Kuala Langat Pig Farmers Association chairman Chuang Hock Meng said all pig farms in Ladang Tumbuk complied with DVS Selangor’s waste irrigation requirements.

There are 129 pig farms in Tanjung Sepat, of which 69 are in Ladang Tumbuk.

Of late, farmers have resorted to adding enzymes into pig feed in an attempt to reduce waste and smell.

The enzyme optimises the animal’s digestive system to absorb more nutrients from the feed thus lessening the volume of solid discharge.

Kalithasan said the retention ponds were merely for sedimentation settling purposes but they did not address sewage treatment requirements.

He added that factors such as pond size, time needed for water to settle and frequency of sludge removal must be taken into account.

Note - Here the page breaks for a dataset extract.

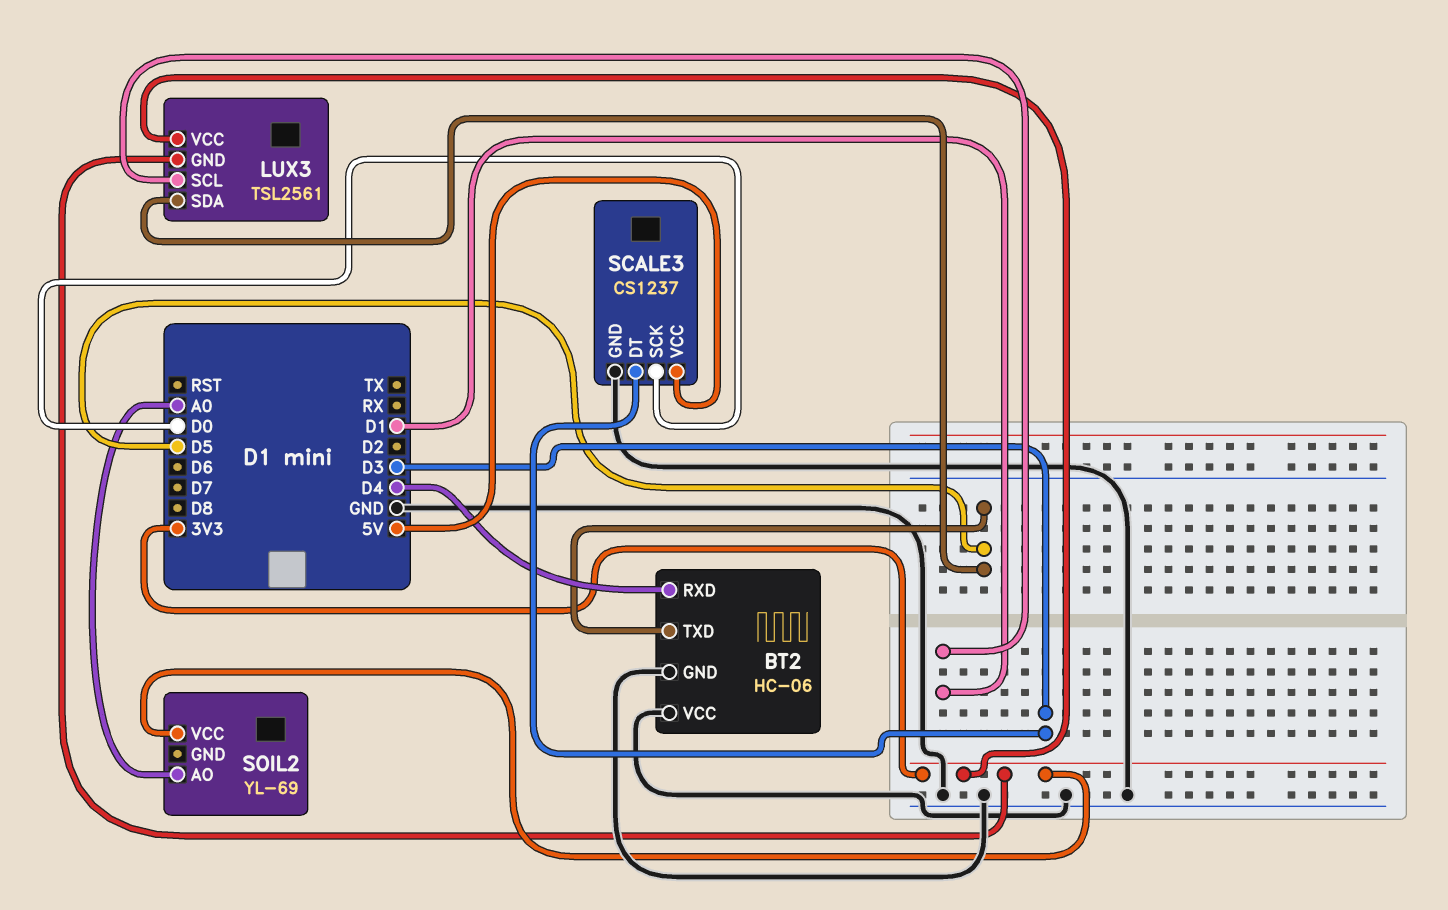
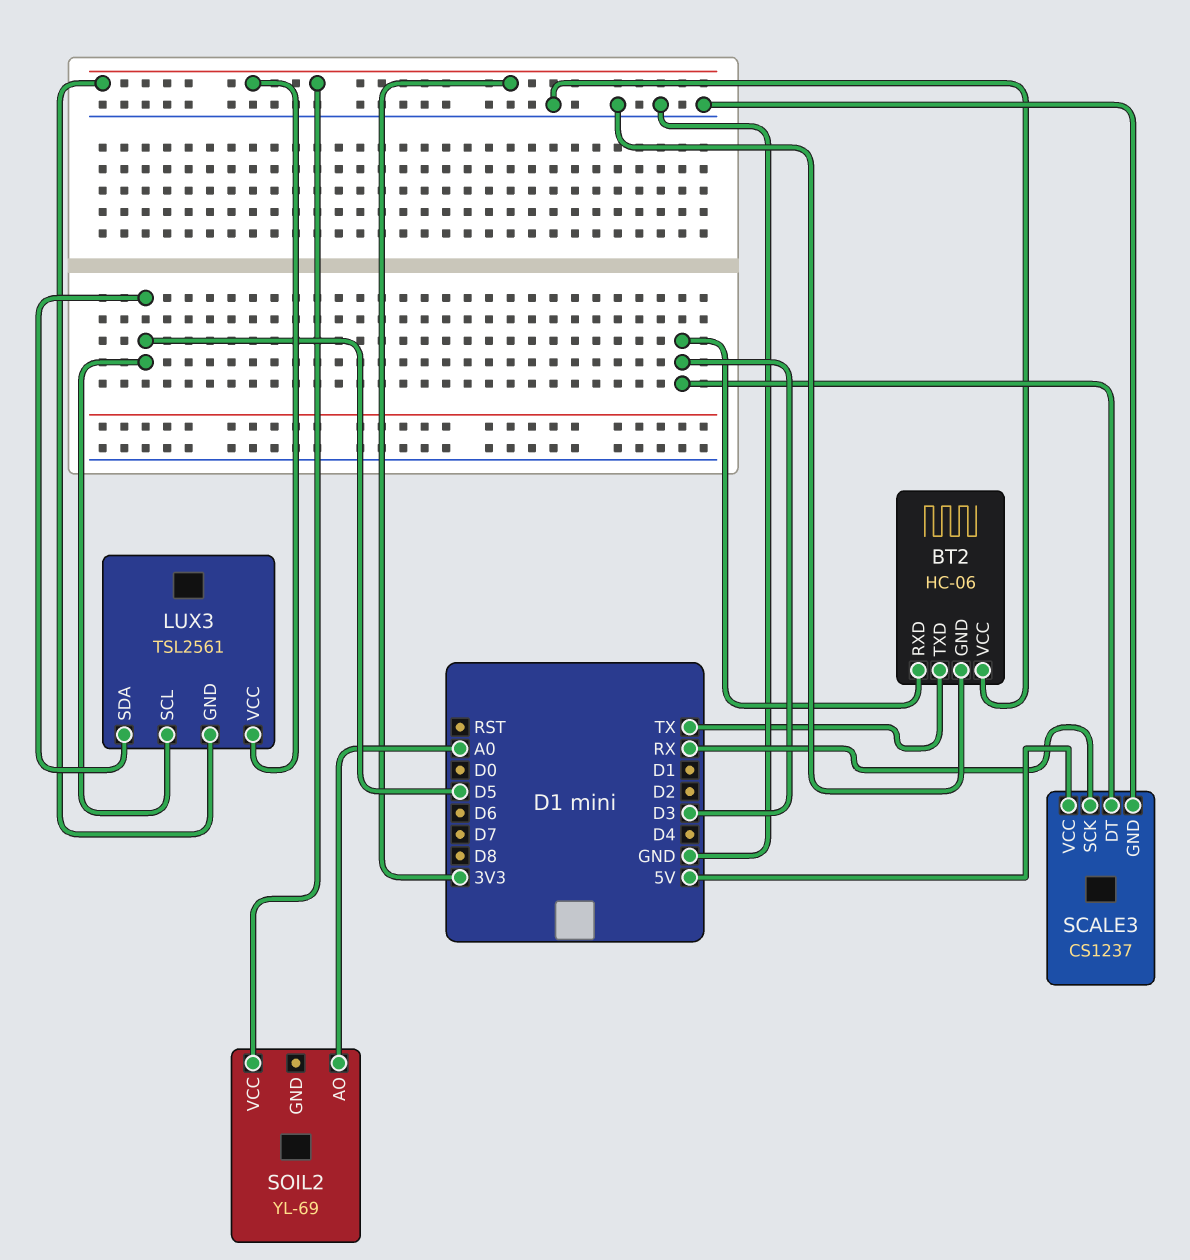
BT2 pin RXD: D4 -> D3
BT2 pin TXD: D5 -> TX
LUX3 pin SCL: D1 -> D5
SCALE3 pin SCK: D0 -> RX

“If the water that ends up in drains contains even sediments of animal waste, it will still pollute the environment,” said Kalithasan.

This waste irrigation systems were not found at any cattle farms in Ladang Tumbuk and DVS Selangor confirmed that cattle farms did not require licensing.

This pollution also poses a health risk to public. A report from the Malaysian Leptospirosis Research Network states that livestock such as cattle, pigs and goats harbour leptospira strains which can easily infect and cause serious illness in humans.

If the animal waste or sludge is not properly disposed of or is allowed to seep into waterways, it invariably exposes humans and other animals to the deadly disease.

A cattle farm in Jalan Parit discharge its waste directly into the drain.  

Looking for solutions

In 2016, the state government announced that Ladang Tumbuk would be turned into a modern pig farming centre within two years.

The plan included turning farm effluent into biogas, contributing to the Tenaga Nasional Berhad energy grid, which will address hygiene and pollution issues.

There were also plans to rehabilitate the beach.

But Chuang said there had been no update on the project.

“The authorities have been talking about this for the past 13 years. We are still waiting,” he said.

Selangor Infrastructure and Agriculture Committee chairman Izham Hashim said a solution to the pollution was in sight but it might take several years to implement due to the size of the project, which will be located in Ladang Tumbuk itself.

“We are in the midst of assessing the financial strength of the company for this project as it will have to acquire the land and set up a closed farming system.

“The area needed is about 133.6ha, large enough to accommodate 25,000 pigs. The assessment period will take six months.

“The good news is the pig farmers have already agreed to this move,” said Izham.

The two authorities overseeing livestock farming in this area are DVS Selangor and Lembaga Urus Air Selangor (Luas).

Luas senior assistant director Nor Zamri Sondor said its standard operating procedure required water tests to be carried out at the farms once every three months.

If an operator is found guilty of causing pollution, he may be fined no more than RM10,000 or be sentenced to six months in jail.

DVS Selangor director Dr Akma Ngah Hamid said according to standards set by the Environment Department, the discharge into public drainage could only have a biochemical oxygen demand (BOD) of below 50 p.p.m. and tests are conducted twice yearly.

For now, Dr Akma said remedial action would entail advising livestock farmers on how to treat sewage using effective microbe products and enforcing the law on errant operators.

She added that DVS Selangor was ready to assist in technical aspects and long-term programmes that could reduce the pollution caused by livestock farming.